Hello,
I have a time-series use case question…
I have a Reviews collection which contains 370k records. the reviews collection contains data such as:
companyid: 'company-a',
reviewedDate: new Date(...),
comment: 'etc',
score: 3
To demonstrate my issue, I have a simple aggregation that calculates an average of all Review rows.
#1 - Have 1 big time-series collection for all companies (370k records), and use timeField: reviewedDate
and metaField: companyid
. When I query this collection, the average is around 885ms.
#2 - Have a separate, regular collection for each company. When i query this collection with the same aggregation, the average is around 230ms.
Why am I confused: Given that I am providing a metaField as companyid
, I am expecting the time series collection to perform with the same performance as the individual company collections.
This is my aggregation query:
[
{
"$match": {
"companyid": "c8388ea5-a33b-4c54-b19d-557c062aa31e",
"reviewedDate": {
"$gt": "2024-08-21T04:00:00.000Z"
},
"status": "Reviewed",
"enabled": true
}
},
{
"$group": {
"_id": null,
"averageScore": {
"$avg": "$score"
},
"count": {
"$sum": 1
},
"reviewId": {
"$addToSet": "$id"
}
}
},
{
"$project": {
"_id": 0,
"dateRange": {
"start": "1724212800"
},
"score": {
"$round": [
{
"$multiply": [
"$averageScore",
10
]
}
]
},
"reviews": "$count"
}
}
]
Here are the results:
Okay, this is the end of the first question.
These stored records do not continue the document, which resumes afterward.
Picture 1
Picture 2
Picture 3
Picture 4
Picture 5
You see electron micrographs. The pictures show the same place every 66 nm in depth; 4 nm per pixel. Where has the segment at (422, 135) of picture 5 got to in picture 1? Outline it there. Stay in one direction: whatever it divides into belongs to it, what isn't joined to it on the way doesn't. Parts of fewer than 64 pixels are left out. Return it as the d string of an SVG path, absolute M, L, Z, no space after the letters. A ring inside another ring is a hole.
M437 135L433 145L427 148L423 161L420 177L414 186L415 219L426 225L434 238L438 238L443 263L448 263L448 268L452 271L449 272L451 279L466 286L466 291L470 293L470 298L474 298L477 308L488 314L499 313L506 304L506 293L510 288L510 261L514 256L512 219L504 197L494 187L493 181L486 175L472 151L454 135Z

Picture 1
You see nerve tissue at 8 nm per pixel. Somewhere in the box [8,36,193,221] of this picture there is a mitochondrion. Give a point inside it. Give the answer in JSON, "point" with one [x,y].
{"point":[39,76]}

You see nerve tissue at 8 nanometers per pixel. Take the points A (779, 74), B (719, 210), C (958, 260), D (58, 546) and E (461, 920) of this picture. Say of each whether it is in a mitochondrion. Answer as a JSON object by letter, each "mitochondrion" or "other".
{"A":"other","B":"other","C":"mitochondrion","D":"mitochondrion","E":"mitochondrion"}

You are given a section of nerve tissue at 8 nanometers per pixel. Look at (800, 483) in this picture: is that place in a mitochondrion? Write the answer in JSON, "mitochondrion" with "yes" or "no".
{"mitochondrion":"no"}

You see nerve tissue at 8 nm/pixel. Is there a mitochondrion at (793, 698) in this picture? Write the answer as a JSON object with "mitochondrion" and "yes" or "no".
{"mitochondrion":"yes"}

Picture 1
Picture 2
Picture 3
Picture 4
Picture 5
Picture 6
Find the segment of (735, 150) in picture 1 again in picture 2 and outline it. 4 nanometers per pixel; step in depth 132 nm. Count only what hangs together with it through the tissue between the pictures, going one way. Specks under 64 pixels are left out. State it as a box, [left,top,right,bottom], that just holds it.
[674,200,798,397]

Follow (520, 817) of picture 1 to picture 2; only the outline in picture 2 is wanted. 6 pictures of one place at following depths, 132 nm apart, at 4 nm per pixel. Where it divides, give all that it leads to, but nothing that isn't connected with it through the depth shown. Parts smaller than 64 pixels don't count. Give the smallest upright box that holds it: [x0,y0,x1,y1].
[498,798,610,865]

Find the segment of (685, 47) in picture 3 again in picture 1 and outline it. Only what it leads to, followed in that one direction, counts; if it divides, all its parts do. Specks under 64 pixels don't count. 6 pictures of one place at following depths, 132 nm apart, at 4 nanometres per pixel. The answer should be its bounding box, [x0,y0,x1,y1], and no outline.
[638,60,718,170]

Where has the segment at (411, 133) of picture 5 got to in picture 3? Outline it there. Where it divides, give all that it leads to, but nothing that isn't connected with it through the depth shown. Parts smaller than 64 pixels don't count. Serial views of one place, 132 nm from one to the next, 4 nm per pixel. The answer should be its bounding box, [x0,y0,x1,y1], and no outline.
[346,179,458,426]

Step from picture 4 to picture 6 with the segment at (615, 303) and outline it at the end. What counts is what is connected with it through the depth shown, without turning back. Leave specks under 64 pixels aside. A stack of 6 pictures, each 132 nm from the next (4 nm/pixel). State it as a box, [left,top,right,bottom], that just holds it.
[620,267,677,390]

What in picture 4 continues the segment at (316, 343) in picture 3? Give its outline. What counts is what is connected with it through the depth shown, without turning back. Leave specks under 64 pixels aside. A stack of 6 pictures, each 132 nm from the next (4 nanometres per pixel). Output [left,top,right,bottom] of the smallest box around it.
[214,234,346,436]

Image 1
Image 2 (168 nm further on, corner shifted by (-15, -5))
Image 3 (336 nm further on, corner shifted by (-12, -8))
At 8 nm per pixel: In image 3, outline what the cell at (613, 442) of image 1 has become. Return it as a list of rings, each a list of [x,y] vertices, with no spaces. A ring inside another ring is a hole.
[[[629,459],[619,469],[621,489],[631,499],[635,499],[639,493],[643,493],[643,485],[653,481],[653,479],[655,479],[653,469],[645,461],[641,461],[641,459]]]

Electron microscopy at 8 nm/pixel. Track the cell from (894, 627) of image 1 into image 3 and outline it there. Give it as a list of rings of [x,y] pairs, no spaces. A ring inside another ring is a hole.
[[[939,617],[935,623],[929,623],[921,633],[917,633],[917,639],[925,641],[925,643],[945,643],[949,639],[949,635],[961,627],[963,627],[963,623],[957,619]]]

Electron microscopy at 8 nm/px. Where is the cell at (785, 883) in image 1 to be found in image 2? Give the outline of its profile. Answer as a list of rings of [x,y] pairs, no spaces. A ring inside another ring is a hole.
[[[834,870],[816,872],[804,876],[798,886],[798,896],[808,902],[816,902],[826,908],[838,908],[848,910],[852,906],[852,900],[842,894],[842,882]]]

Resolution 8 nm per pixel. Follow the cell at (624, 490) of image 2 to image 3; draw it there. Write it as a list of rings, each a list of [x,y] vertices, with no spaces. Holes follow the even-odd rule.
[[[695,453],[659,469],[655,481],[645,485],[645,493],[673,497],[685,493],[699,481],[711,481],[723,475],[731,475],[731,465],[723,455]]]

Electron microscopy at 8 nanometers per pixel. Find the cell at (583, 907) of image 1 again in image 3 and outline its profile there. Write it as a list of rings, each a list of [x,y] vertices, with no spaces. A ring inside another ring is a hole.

The second part… I tried to compare the performance of a single regular collection vs a single time-series collection:
Single regular collection with the same aggregation query came in at an average of 885ms.
Time-series collection with the same aggregation query came in at an average of 780ms.
The performance difference between the two is dissappointing and I am wondering if I am doing something wrong?
Given these results, I am inclined to believe that it is better to separate collections per company, which makes it much more difficult to update and work with - I really thought that metaField would index these companies’ data in the background.
What have I done to see if I am doing something wrong:
- When I bulk insert the data into the time-series collection, I sort in ascending order
- The # of elements that are actually used come to 168 (out of 370k records), so 880ms seems high
- I am using the latest Mongo version (8 on the Mongo Cloud, and dependency 6.0 on my NodeJS application)
This is my time-series single collection configuration:
What do you recommend I try differently?
Thank you very much,
Mihai